== KUTIPAN BERITA ==
Hidayatullah.com—Untuk pertama kalinya sejak penggulingan kekuasaan presiden Muhammad Mursy pada 3 Juli lalu, ratusan orang kembali berkumpul di Lapangan Tahrir di Kairo Senin malam (18/11/2013) . Kali ini mereka menyuarakan perlawanan terhadap Al-Ikhwan, militer dan antek Mubarak yang dianggapnya telah membajak “revolusi rakyat.”
Sekitar 400 orang berkumpul di depan monumen peringatan korban tewas revolusi, yang baru diresmikan oleh perdana menteri sementara Hazem el-Beblawi Senin pagi.
Dalam aksinya para demonstran mengecam Al-Ikhwan al-Muslimun, militer dan feloul (orang-orang pendukung Mubarak).
Aksi unjuk rasa di Tahrir itu merupakan cabang dari aksi yang lebih besar di Lapangan Abdin, dalam rangka mengenang bentrokan berdarah antara aparat dan demonstran Nopember 2011 di Jalan Muhammad Mahmud, yang menyebabkan 47orang tewas dan ratusan lainnya luka-luka.
Sekitar 3.000 orang berkumpul di dekat rumah Jabar “Jika” Salah, pria yang terbunuh dalam peringatan pertama bentrokan Muhammad Mahmud tahun 2012.
Panitia penyelenggara sengaja memajukan jadwal acara mereka sehari dari tanggal sebenarnya untuk menghindari bentrokan dengan pihak keamanan.Sementara kelompok-kelompok anti-militer dan anti-Ikhwan berencana melakukan demonstrasi pada hari Selasa ini (19/11/2013) di Jalan Muhammad Mahmud.

== INFORMASI YANG DIBERIKAN ==
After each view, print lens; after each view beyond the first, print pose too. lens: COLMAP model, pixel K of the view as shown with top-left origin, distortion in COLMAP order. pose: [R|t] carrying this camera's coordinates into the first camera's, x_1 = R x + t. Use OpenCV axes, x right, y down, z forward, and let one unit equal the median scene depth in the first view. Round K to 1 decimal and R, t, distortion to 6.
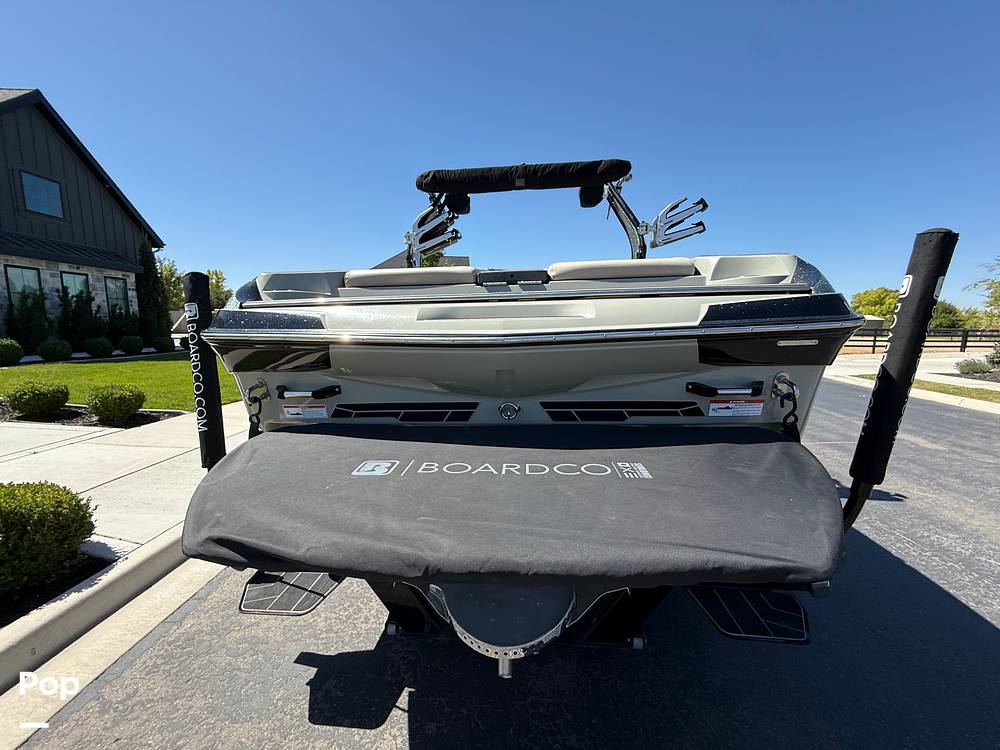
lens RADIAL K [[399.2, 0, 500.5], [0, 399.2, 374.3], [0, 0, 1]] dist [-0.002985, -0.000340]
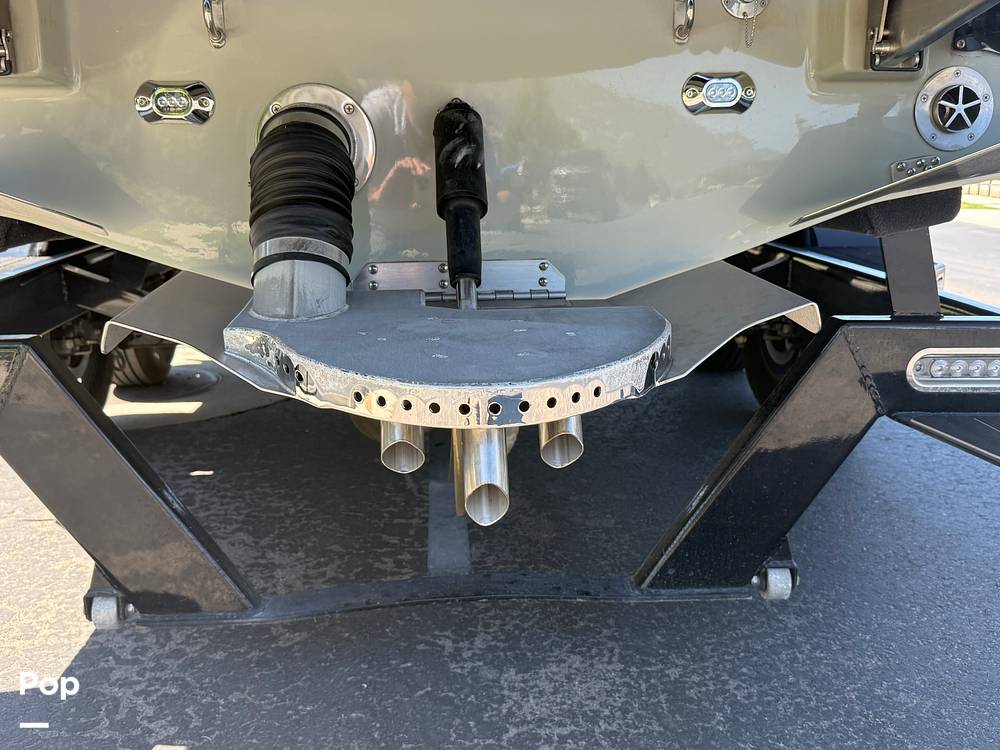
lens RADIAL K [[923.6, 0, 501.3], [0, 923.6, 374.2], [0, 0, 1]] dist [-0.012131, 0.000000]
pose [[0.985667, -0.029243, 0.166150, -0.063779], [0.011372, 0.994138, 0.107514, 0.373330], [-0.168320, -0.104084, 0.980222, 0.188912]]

* * *

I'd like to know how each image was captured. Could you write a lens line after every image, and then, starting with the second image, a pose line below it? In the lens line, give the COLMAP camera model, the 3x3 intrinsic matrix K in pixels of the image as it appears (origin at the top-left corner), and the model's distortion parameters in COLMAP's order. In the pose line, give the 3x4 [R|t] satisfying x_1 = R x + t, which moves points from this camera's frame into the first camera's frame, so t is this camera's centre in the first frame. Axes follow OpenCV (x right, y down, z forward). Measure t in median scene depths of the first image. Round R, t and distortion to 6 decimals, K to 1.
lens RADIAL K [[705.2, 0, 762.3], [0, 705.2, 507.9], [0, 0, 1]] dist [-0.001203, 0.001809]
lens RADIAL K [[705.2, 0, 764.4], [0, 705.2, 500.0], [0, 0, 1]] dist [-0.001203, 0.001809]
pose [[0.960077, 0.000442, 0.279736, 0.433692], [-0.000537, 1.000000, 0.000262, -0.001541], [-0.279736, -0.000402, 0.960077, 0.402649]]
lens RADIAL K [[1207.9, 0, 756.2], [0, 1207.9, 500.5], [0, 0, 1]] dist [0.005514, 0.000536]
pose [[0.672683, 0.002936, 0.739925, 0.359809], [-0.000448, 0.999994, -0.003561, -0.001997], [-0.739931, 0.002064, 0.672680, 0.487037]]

== PETUNJUK ==
Tuliskan kembali secara persis bagian dari kutipan berita tentang unjuk rasa di Lapangan Tahrir di atas, yang diawali dengan kata-kata yang memuat "Sekitar 400 orang" dan diakhiri dengan "el-Beblawi Senin pagi.".

== KELUARAN YANG DIHARAPKAN ==
Sekitar 400 orang berkumpul di depan monumen peringatan korban tewas revolusi, yang baru diresmikan oleh perdana menteri sementara Hazem el-Beblawi Senin pagi.